Children run between legs and plastic chairs, unaware that the house is straining under more than the weight of grief. Dogs bark at every new arrival. Somewhere in a back room, a cousin finally loses her temper and shouts that she’s not anyone’s maid, then slams the kitchen door hard enough to make the plates rattle. No one blinks. That’s just how these days go.
In some ways, funerals are the great emotional equaliser. They expose who’s still carrying what. That woman crying loudly? It’s not just about the person in the coffin, it’s about the father who left, the cousin who stole, the job that never came. The man pacing outside on the phone? He’s not taking work calls, he’s avoiding sitting at a table with a brother he hasn’t spoken to in ten years. Everything is personal. Nothing is forgotten.

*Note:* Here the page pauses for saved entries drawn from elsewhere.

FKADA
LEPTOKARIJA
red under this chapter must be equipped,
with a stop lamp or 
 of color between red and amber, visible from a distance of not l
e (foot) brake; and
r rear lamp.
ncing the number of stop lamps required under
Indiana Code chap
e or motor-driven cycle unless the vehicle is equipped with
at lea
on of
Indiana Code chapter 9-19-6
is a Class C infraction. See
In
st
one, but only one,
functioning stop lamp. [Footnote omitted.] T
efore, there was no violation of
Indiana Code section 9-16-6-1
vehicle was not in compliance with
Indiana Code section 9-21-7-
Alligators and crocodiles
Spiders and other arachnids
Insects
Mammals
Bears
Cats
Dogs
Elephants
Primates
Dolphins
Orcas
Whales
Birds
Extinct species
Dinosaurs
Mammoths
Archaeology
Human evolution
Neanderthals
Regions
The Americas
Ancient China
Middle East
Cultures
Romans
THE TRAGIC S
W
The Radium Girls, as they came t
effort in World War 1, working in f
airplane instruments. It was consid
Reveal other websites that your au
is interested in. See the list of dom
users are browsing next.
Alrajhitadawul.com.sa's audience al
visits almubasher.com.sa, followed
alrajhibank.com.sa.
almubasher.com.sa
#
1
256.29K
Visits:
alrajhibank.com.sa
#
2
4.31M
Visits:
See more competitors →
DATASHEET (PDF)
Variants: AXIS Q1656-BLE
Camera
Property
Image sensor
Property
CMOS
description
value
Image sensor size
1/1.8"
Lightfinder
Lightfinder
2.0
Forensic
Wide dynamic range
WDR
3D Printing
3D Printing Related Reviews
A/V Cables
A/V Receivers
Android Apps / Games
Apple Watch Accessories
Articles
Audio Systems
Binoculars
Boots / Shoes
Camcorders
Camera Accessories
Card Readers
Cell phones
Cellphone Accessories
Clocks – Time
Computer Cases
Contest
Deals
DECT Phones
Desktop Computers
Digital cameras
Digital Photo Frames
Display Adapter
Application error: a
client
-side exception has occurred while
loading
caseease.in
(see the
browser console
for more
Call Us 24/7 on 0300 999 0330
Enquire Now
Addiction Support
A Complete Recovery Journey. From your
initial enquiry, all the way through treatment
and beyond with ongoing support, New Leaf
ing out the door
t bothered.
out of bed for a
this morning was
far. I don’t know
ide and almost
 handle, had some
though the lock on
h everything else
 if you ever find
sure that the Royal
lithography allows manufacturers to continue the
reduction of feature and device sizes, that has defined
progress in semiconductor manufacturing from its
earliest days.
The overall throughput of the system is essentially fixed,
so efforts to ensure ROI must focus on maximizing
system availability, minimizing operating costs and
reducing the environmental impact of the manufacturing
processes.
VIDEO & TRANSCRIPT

But strangely, there’s beauty here too. Between the drama and dysfunction, there are small, real moments. A hand on a shoulder. A quiet joke between cousins in the hallway. A moment where someone actually listens. Grief cracks things open, and sometimes, even just for a few seconds, light gets in.
Later, as the sun starts to slip behind the trees and the last of the pap has been scraped from the pot, people begin to leave. Hugs are exchanged, too tight or too polite. Cars reverse out of dusty driveways. Leftovers are wrapped in foil and passed out like offerings. The house starts to empty, leaving behind only the immediate family, a few dishes, and the heavy silence of what comes next.
That night, someone will cry alone. Someone will drink too much. Someone will sit on the front stoep and finally make that call they’ve been avoiding. And someone, maybe the one who didn’t say a word all day, will stare at the leftover chicken in the fridge and feel everything hit at once.
Because South African funerals are never just about death. They’re about family, in all its messy, beautiful, broken honesty. They are about what we carry, what we bury, and what we leave out in the open next to a plate of cold chicken and a heart that’s still beating, quietly, under everything unsaid.